I'd like to increase the number of nfsd threads, but want to know:
- What rules of thumb are there for setting the number of threads in this situation?
- What drawbacks are there to setting it too high?
References
- This NFS tuning guide from Sun suggests some rules of thumb for Solaris, but gives no rationale for those particular numbers, so I'm not sure how they apply to my Linux server.
- This other one gives an approach to this type of tuning, but is highly subjective.
In an ideal world, your batch jobs would have some backoff logic and you'd stick to 80 threads.
I'm by no means an expert in NFSd, but the rules of linux threading that apply to all Linux applications should apply. The rule here is that each thread takes a certain amount of space in memory, realistically, this memory amount is so small on an average production server (With double digits of RAM) that it's pretty much non-consequential, the more pressing concern is the way in which threads are implemented in applications like NFSd - Semaphores. Counting semaphores are an excellent way to ensure no locking conditions occur in a threaded situation, the problem is that semaphores keep track on threads and increment and decrement a counter to reflect 'free' vs. 'locked' threads, in order to do this, they must index available threads and check that against locked threads to provision execution time appropriately, this is done in a semi-efficient manner that grows exponentially, if you're NFSd requires very high amounts of speed, you'll notice an increase in computation time approximately equivalent to double the execution time to register a new thread, luckily, this is such a small lookup time value (one instruction) to begin with (Called the base if you remember Algebra :) , that you can have very large exponents without any major problems.
The Too-Long; Didn't Read summation - If I were you I'd limit the number of threads to your expected number of concurrent hosts maximum, but I'd also do some testing to ensure that execution time is sane with your expected values. I'm aware thats probably not a whole lot of help to you, but its very difficult to analyse appropriate configuration without expected use scenarios.

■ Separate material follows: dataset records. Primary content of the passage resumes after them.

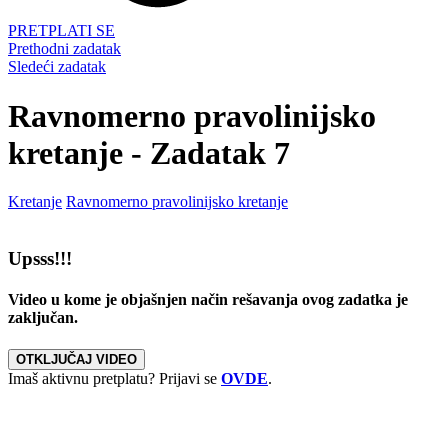
PRETPLATI SE
Prethodni zadatak
Sledeći zadatak
Ravnomerno pravolinijsko
kretanje - Zadatak 7
Kretanje
Ravnomerno pravolinijsko kretanje
Upsss!!!
Video u kome je objašnjen način rešavanja ovog zadatka je
zaključan.
OTKLJUČAJ VIDEO
Imaš aktivnu pretplatu? Prijavi se
OVDE
.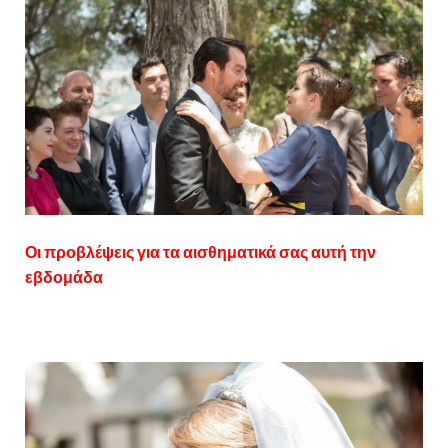
Οι προβλέψεις για τα αισθηματικά σας αυτή την
εβδομάδα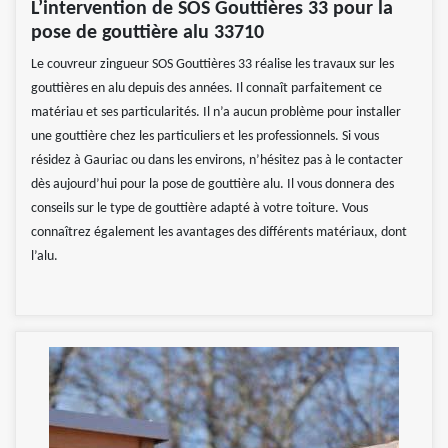
L’intervention de SOS Gouttières 33 pour la
pose de gouttière alu 33710
Le couvreur zingueur SOS Gouttières 33 réalise les travaux sur les
gouttières en alu depuis des années. Il connaît parfaitement ce
matériau et ses particularités. Il n’a aucun problème pour installer
une gouttière chez les particuliers et les professionnels. Si vous
résidez à Gauriac ou dans les environs, n’hésitez pas à le contacter
dès aujourd’hui pour la pose de gouttière alu. Il vous donnera des
conseils sur le type de gouttière adapté à votre toiture. Vous
connaîtrez également les avantages des différents matériaux, dont
l’alu.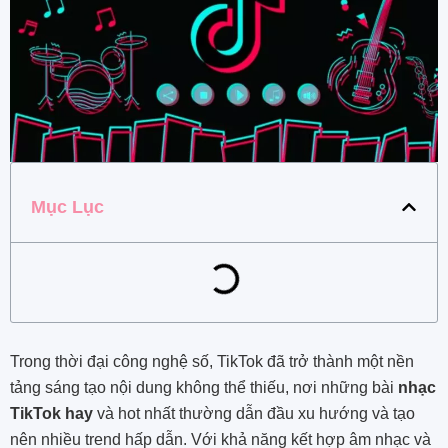
Mục Lục
Trong thời đại công nghệ số, TikTok đã trở thành một nền
tảng sáng tạo nội dung không thể thiếu, nơi những bài
nhạc
TikTok hay
và hot nhất thường dẫn đầu xu hướng và tạo
nên nhiều trend hấp dẫn. Với khả năng kết hợp âm nhạc và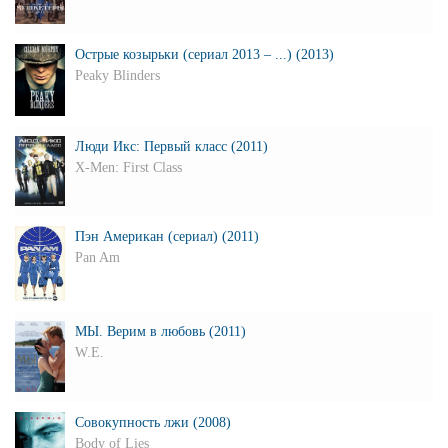
Острые козырьки (сериал 2013 – ...) (2013)
Peaky Blinders
Люди Икс: Первый класс (2011)
X-Men: First Class
Пэн Американ (сериал) (2011)
Pan Am
МЫ. Верим в любовь (2011)
W.E.
Совокупность лжи (2008)
Body of Lies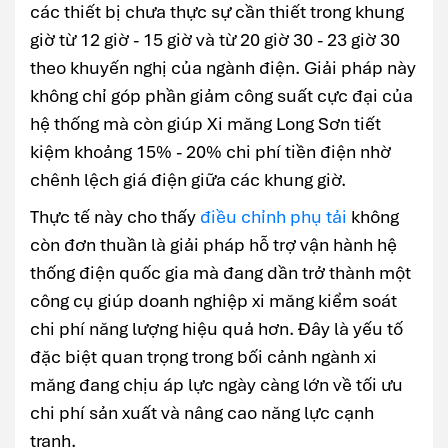
các thiết bị chưa thực sự cần thiết trong khung
giờ từ 12 giờ - 15 giờ và từ 20 giờ 30 - 23 giờ 30
theo khuyến nghị của ngành điện. Giải pháp này
không chỉ góp phần giảm công suất cực đại của
hệ thống mà còn giúp Xi măng Long Sơn tiết
kiệm khoảng 15% - 20% chi phí tiền điện nhờ
chênh lệch giá điện giữa các khung giờ.
Thực tế này cho thấy
điều chỉnh phụ tải
không
còn đơn thuần là giải pháp hỗ trợ vận hành hệ
thống điện quốc gia mà đang dần trở thành một
công cụ giúp doanh nghiệp xi măng kiểm soát
chi phí năng lượng hiệu quả hơn. Đây là yếu tố
đặc biệt quan trọng trong bối cảnh ngành xi
măng đang chịu áp lực ngày càng lớn về tối ưu
chi phí sản xuất và nâng cao năng lực cạnh
tranh.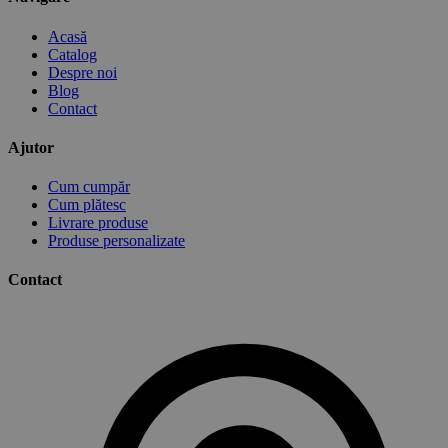
Acasă
Catalog
Despre noi
Blog
Contact
Ajutor
Cum cumpăr
Cum plătesc
Livrare produse
Produse personalizate
Contact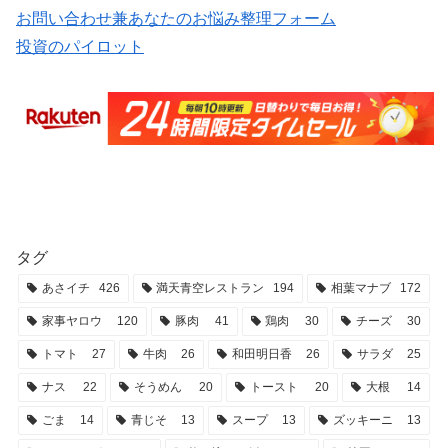
お問い合わせ兼あなたのお悩み整理フォーム
投資のパイロット
タグ
あさイチ
426
満天青空レストラン
194
相葉マナブ
172
家事ヤロウ
120
豚肉
41
鶏肉
30
チーズ
30
トマト
27
牛肉
26
和田明日香
26
サラダ
25
ナス
22
そうめん
20
トースト
20
大根
14
ごま
14
青じそ
13
スープ
13
ズッキーニ
13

Also, on a side note, if you extrapolate Sun's numbers, a 2.2 GHZ processor should be able to run somewhere in the realms of 800 threads without problems, even if these numbers are essentially arbitrary, it gives me the feeling that you'll be fine with my prior suggestion
Don't use NFS. NFS is great for minor file access, but crumbles under any kind of load. Have you investigated some of the other technologies like AFS or Hadoop?